Spring Cleaning
Mar 15, 2013 / Comments (0) / Written by Laura Z. Sowers
There's something therapeutic about spring-cleaning. I was raised on it, and even though I hated it at the time, there was no denying the fresh-start feeling it yielded. I recall still-chilly spring Saturdays with rugs draped over the clothesline and beaten within a dust mite of their lives, or watching Mom back down the basement steps with a bucket and scrub brush in her hands. Bedroom closets spilled their contents into the middle of the floors, and we sorted through them methodically, putting things into piles: Things to Keep, Things to Toss.
Mom truly had the gift of cleaning and organizing. There was not a stain that could resist her relentless scrubbing or her secret compounds -- mysterious mixtures of baking soda and some odd ingredient like club soda or vinegar. She had a knack for covering old shoeboxes with wrapping paper and placing them side-by-side on the closet shelf, giving the appearance of gifts waiting to be opened, rather than utilitarian storage for crayons, doll clothes, or gloves and hats. Desk drawers revealed cigar boxes (also covered in gift wrap), housing pencils, erasers, scrap paper, and thank-you cards. Towels in the linen closet were stacked with precision: greens on the bottom, yellows next, and whites on the top; hand towels and wash cloths pyramided to the side.
I can still see my aproned mother as she surveyed the house with satisfaction, victorious in another battle with dirt and clutter. My brother and I were proud too, for we were participants, not spectators. After spring-cleaning, we were a little more careful about putting our things away and hanging up our clothes -- for a little while.

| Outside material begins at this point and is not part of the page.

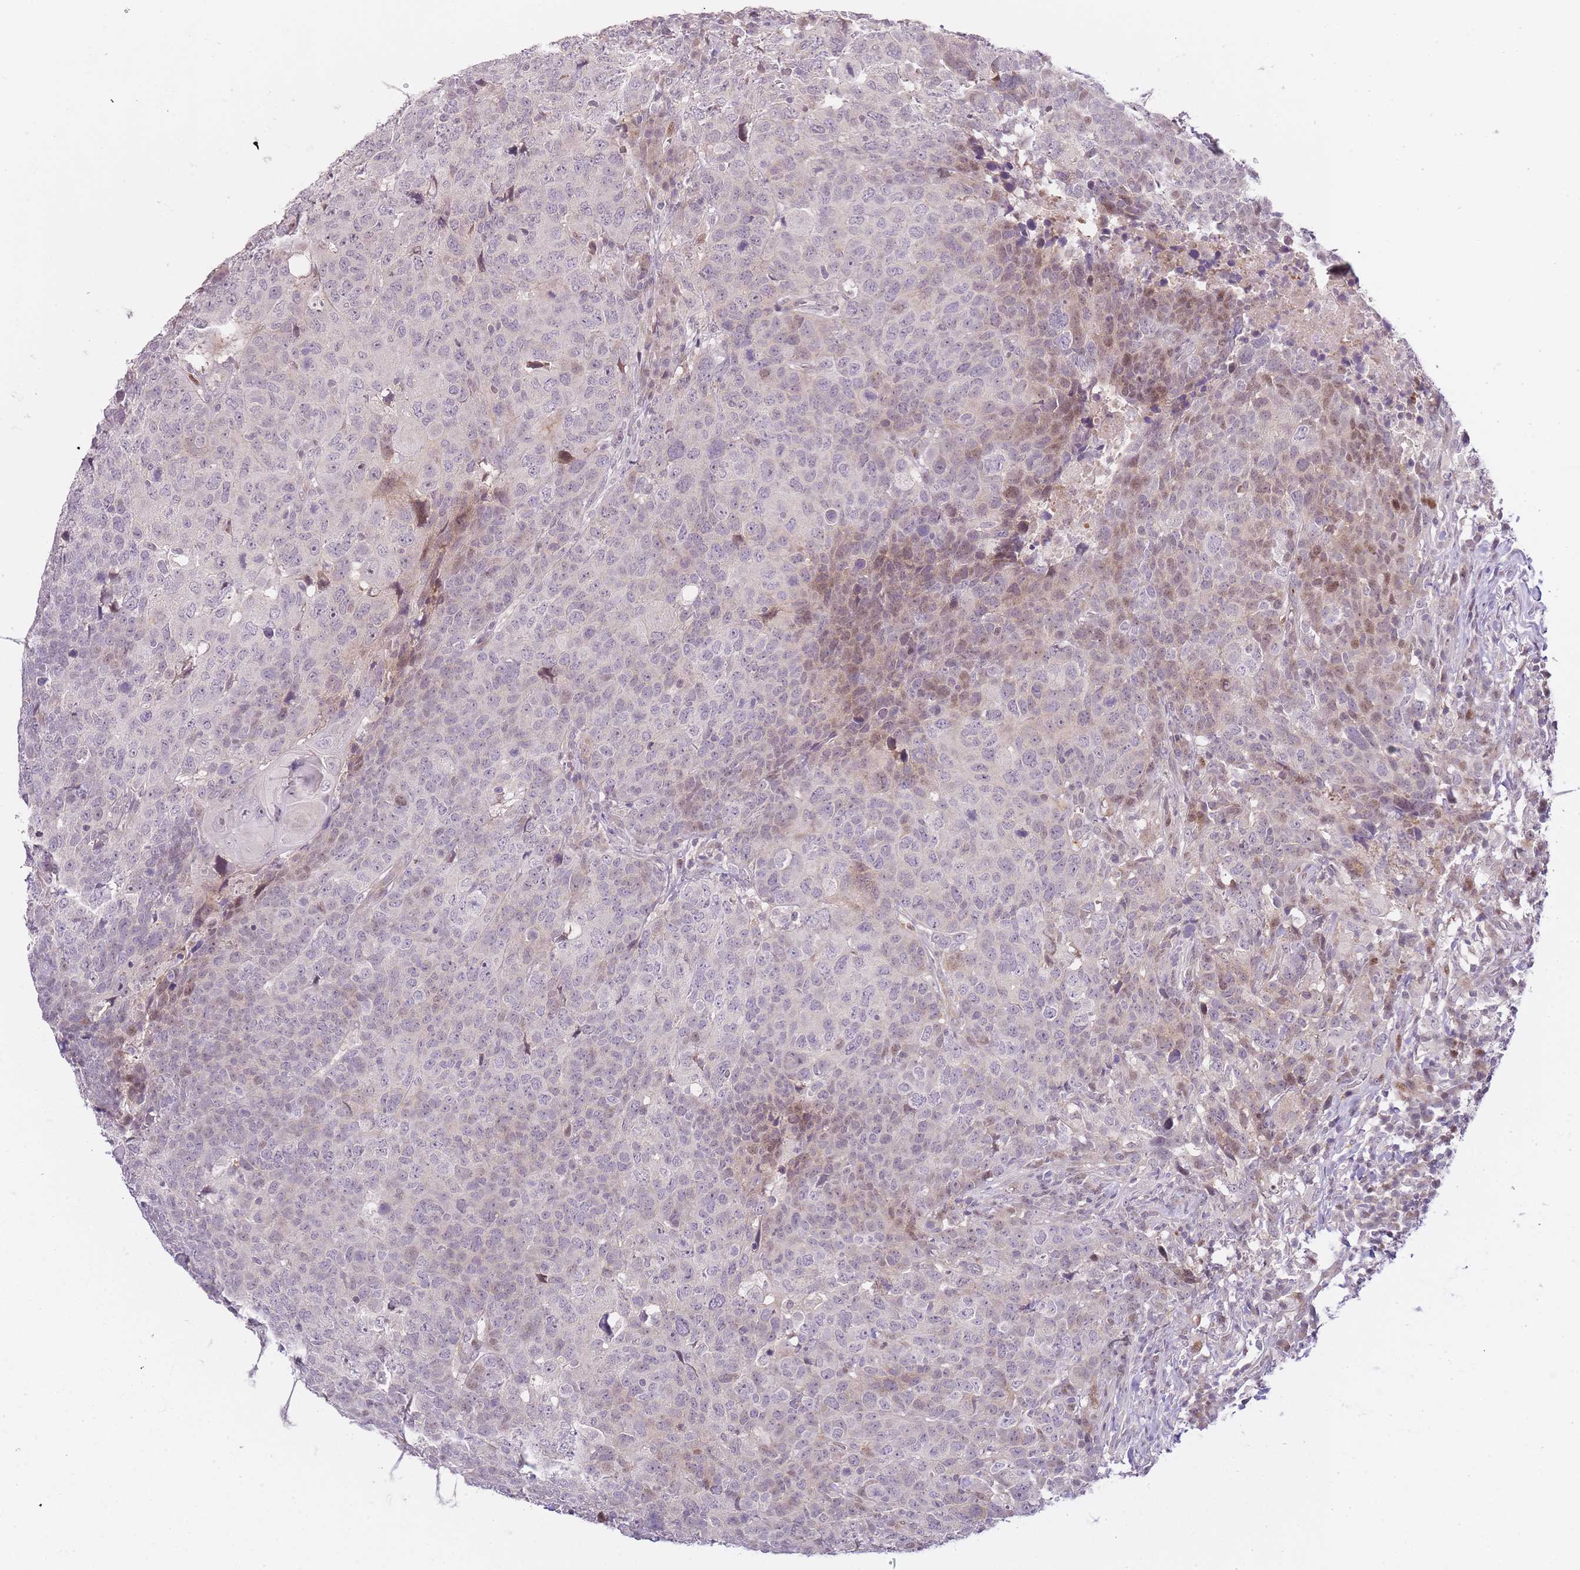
{"staining": {"intensity": "moderate", "quantity": "<25%", "location": "nuclear"}, "tissue": "head and neck cancer", "cell_type": "Tumor cells", "image_type": "cancer", "snomed": [{"axis": "morphology", "description": "Normal tissue, NOS"}, {"axis": "morphology", "description": "Squamous cell carcinoma, NOS"}, {"axis": "topography", "description": "Skeletal muscle"}, {"axis": "topography", "description": "Vascular tissue"}, {"axis": "topography", "description": "Peripheral nerve tissue"}, {"axis": "topography", "description": "Head-Neck"}], "caption": "Brown immunohistochemical staining in head and neck cancer demonstrates moderate nuclear expression in about <25% of tumor cells.", "gene": "OGG1", "patient": {"sex": "male", "age": 66}}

When I was grown and started taking care of my own home, spring-cleaning went the way of doilies on the sofa and milk bottles on the doorstep. But I still love a clean house, an organized closet, and a kitchen drawer that makes sense when I open it. The result is a pared-down household. Just enough sheets, an extra bed pillow or two, a wardrobe that fits in a shared closet with my husband, and -- here's the best part -- less stuff.
I've discovered that an organized room and the satisfaction that comes from sorting through stuff with the mindset of deciding what can stay and what has to go, translates well for a perpetual spring-cleaning of the heart and mind. What do I want to concentrate on, and how can I make that visible amidst the inevitable clutter of daily life? What does it take to live in the world and still be a God-honoring woman?
This is where the sorting and sweeping and tossing come in: Some things just have to go so the others can be seen, remembered, and used. A list always helps.
KEEP | TOSS | ||
---|---|---|---|
the good memories | ... the old resentments | ||
praying | ... senseless worry | ||
a sense of humor | ... woe-is-me seriousness | ||
tried and true friends | ... superficial, draining relationships | ||
courage to face the future | ... fears about things I can't control | ||
dignity in an undignified world | ... crass and degrading input from various media | ||
trust in the Lord | ... misplaced faith in unreliable institutions and prideful people | ||
a loose, caring grip on people I love | ... clutching attempts to control | ||
an eternal perspective on growing old | ... sadness about the loss of youth | ||
joy in a my relationship with Jesus | ... overshadowing anger about the state of the world | ||
a willingness to help others in need | ... paralyzing cynicism | ||
hope in the goodness and character of my grandkids and their generation | ... a doom-and-gloom view of the future | ||
a sense of wonder | ... a jaded been-there-bought-the-t-shirt mentality | ||
ready obedience to God's leading | ... over-thinking and under-doing |
I wish I could honestly say that I always adhere to this list. I don't. Sometimes I find myself dragging out some harbored bitterness that's stuffed in a garbage bag I failed to take to the curb. Then there are times when I sneak into a dark corner of worry or despair when confronted with trials, illness, or injustice. What can I say? You clean things up and they get dirty again. But, like keeping the house in order, I try to keep up the daily maintenance of my heart and mind. The only way that can happen is to sit in the cleansing light of the Word with my Jesus. Every day.